▸ Information provided:
━━━━━━━━

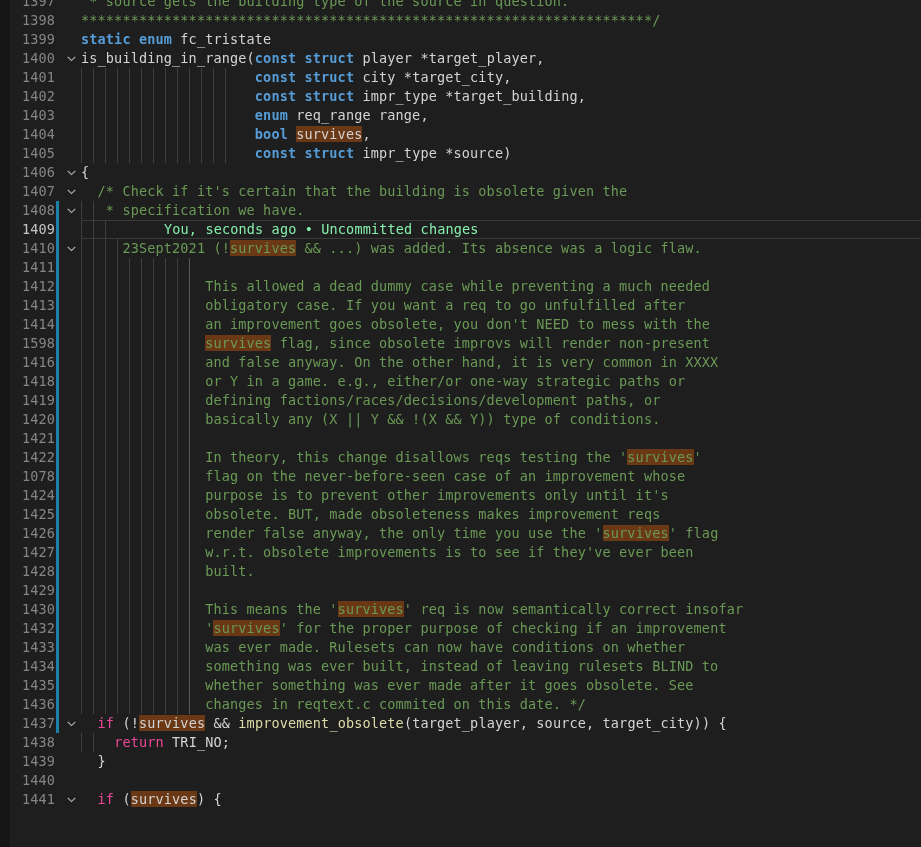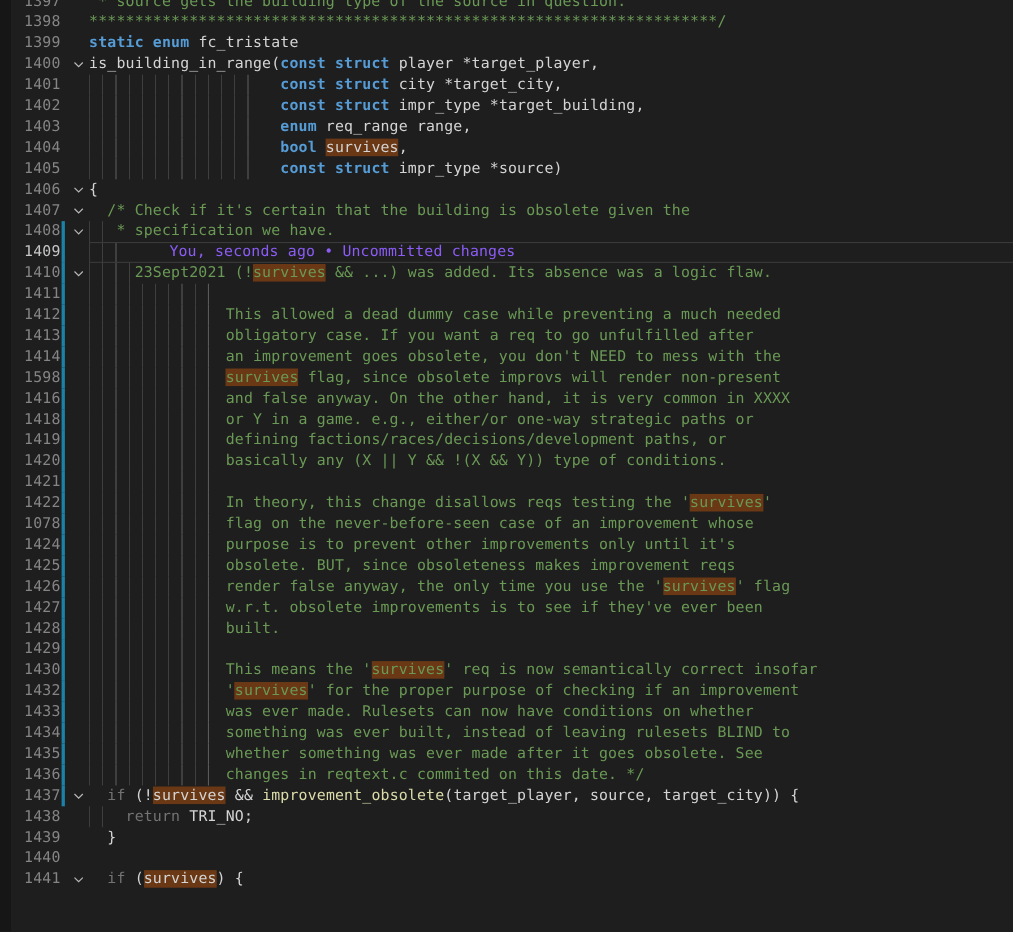--- a/index.html
+++ b/index.html
@@ -16,28 +16,28 @@
   .partial .num,.partial .code{transform:translateY(-8px);}
   .num{flex:0 0 45px;margin-left:10px;text-align:right;color:#858585;user-select:none;}
   .row.current .num{color:#c6c6c6;}
   .bar{flex:0 0 6px;position:relative;}
   .bar.on::before{content:"";position:absolute;left:1px;top:0;width:3px;height:19px;background:#1b81a8;}
   .fold{flex:0 0 20px;display:flex;align-items:center;justify-content:center;}
   .code{position:relative;flex:1;white-space:pre;z-index:1;}
   .c{color:#6a9955;}
   .k{color:#569cd6;font-weight:bold;}
   .p{color:#d4d4d4;}
-  .m{color:#737373;}
+  .m{color:#ec4899;}
   .fn{color:#dcdcaa;}
   .hl{background:#6a3814;}
   .guides{position:absolute;top:0;bottom:0;left:81px;z-index:0;
     background:repeating-linear-gradient(to right,#3f3f3f 0 1px,transparent 1px 12px);}
   .active-guide{position:absolute;top:0;bottom:0;width:1px;background:#5a5a5a;z-index:0;}
   .cl-border{position:absolute;left:81px;right:0;height:1px;background:#3a3a3a;}
-  .blame{position:absolute;left:154px;top:0;color:#8b5cf6;white-space:pre;}
+  .blame{position:absolute;left:164px;top:0;color:#86efac;white-space:pre;}
 </style>
 </head>
 <body>
 
 <div id="editor">
   <div class="strip"></div>
   <div id="lines">
       <div class="row partial">
         <span class="num">1397</span>
         <span class="bar"></span>
@@ -256,21 +256,21 @@
         <span class="bar on"></span>
         <span class="fold"></span>
         <span class="code"><span class="c">               </span><span class="c">purpose is to prevent other improvements only until it's</span></span>
       </div>
       <div class="row">
         <div class="guides" style="width: 112px;"></div>
         <div class="active-guide" style="left: 189px;"></div>
         <span class="num">1425</span>
         <span class="bar on"></span>
         <span class="fold"></span>
-        <span class="code"><span class="c">               </span><span class="c">obsolete. BUT, since obsoleteness makes improvement reqs</span></span>
+        <span class="code"><span class="c">               </span><span class="c">obsolete. BUT, made obsoleteness makes improvement reqs</span></span>
       </div>
       <div class="row">
         <div class="guides" style="width: 112px;"></div>
         <div class="active-guide" style="left: 189px;"></div>
         <span class="num">1426</span>
         <span class="bar on"></span>
         <span class="fold"></span>
         <span class="code"><span class="c">               </span><span class="c">render false anyway, the only time you use the '</span><span class="c hl">survives</span><span class="c">' flag</span></span>
       </div>
       <div class="row">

━━━━━━━━

▸ To do: Omitting all images, retype each line of the records precisely.

▸ Task solution:
--- a/index.html
+++ b/index.html
@@ -16,28 +16,28 @@
   .partial .num,.partial .code{transform:translateY(-8px);}
   .num{flex:0 0 45px;margin-left:10px;text-align:right;color:#858585;user-select:none;}
   .row.current .num{color:#c6c6c6;}
   .bar{flex:0 0 6px;position:relative;}
   .bar.on::before{content:"";position:absolute;left:1px;top:0;width:3px;height:19px;background:#1b81a8;}
   .fold{flex:0 0 20px;display:flex;align-items:center;justify-content:center;}
   .code{position:relative;flex:1;white-space:pre;z-index:1;}
   .c{color:#6a9955;}
   .k{color:#569cd6;font-weight:bold;}
   .p{color:#d4d4d4;}
-  .m{color:#737373;}
+  .m{color:#ec4899;}
   .fn{color:#dcdcaa;}
   .hl{background:#6a3814;}
   .guides{position:absolute;top:0;bottom:0;left:81px;z-index:0;
     background:repeating-linear-gradient(to right,#3f3f3f 0 1px,transparent 1px 12px);}
   .active-guide{position:absolute;top:0;bottom:0;width:1px;background:#5a5a5a;z-index:0;}
   .cl-border{position:absolute;left:81px;right:0;height:1px;background:#3a3a3a;}
-  .blame{position:absolute;left:154px;top:0;color:#8b5cf6;white-space:pre;}
+  .blame{position:absolute;left:164px;top:0;color:#86efac;white-space:pre;}
 </style>
 </head>
 <body>
 
 <div id="editor">
   <div class="strip"></div>
   <div id="lines">
       <div class="row partial">
         <span class="num">1397</span>
         <span class="bar"></span>
@@ -256,21 +256,21 @@
         <span class="bar on"></span>
         <span class="fold"></span>
         <span class="code"><span class="c">               </span><span class="c">purpose is to prevent other improvements only until it's</span></span>
       </div>
       <div class="row">
         <div class="guides" style="width: 112px;"></div>
         <div class="active-guide" style="left: 189px;"></div>
         <span class="num">1425</span>
         <span class="bar on"></span>
         <span class="fold"></span>
-        <span class="code"><span class="c">               </span><span class="c">obsolete. BUT, since obsoleteness makes improvement reqs</span></span>
+        <span class="code"><span class="c">               </span><span class="c">obsolete. BUT, made obsoleteness makes improvement reqs</span></span>
       </div>
       <div class="row">
         <div class="guides" style="width: 112px;"></div>
         <div class="active-guide" style="left: 189px;"></div>
         <span class="num">1426</span>
         <span class="bar on"></span>
         <span class="fold"></span>
         <span class="code"><span class="c">               </span><span class="c">render false anyway, the only time you use the '</span><span class="c hl">survives</span><span class="c">' flag</span></span>
       </div>
       <div class="row">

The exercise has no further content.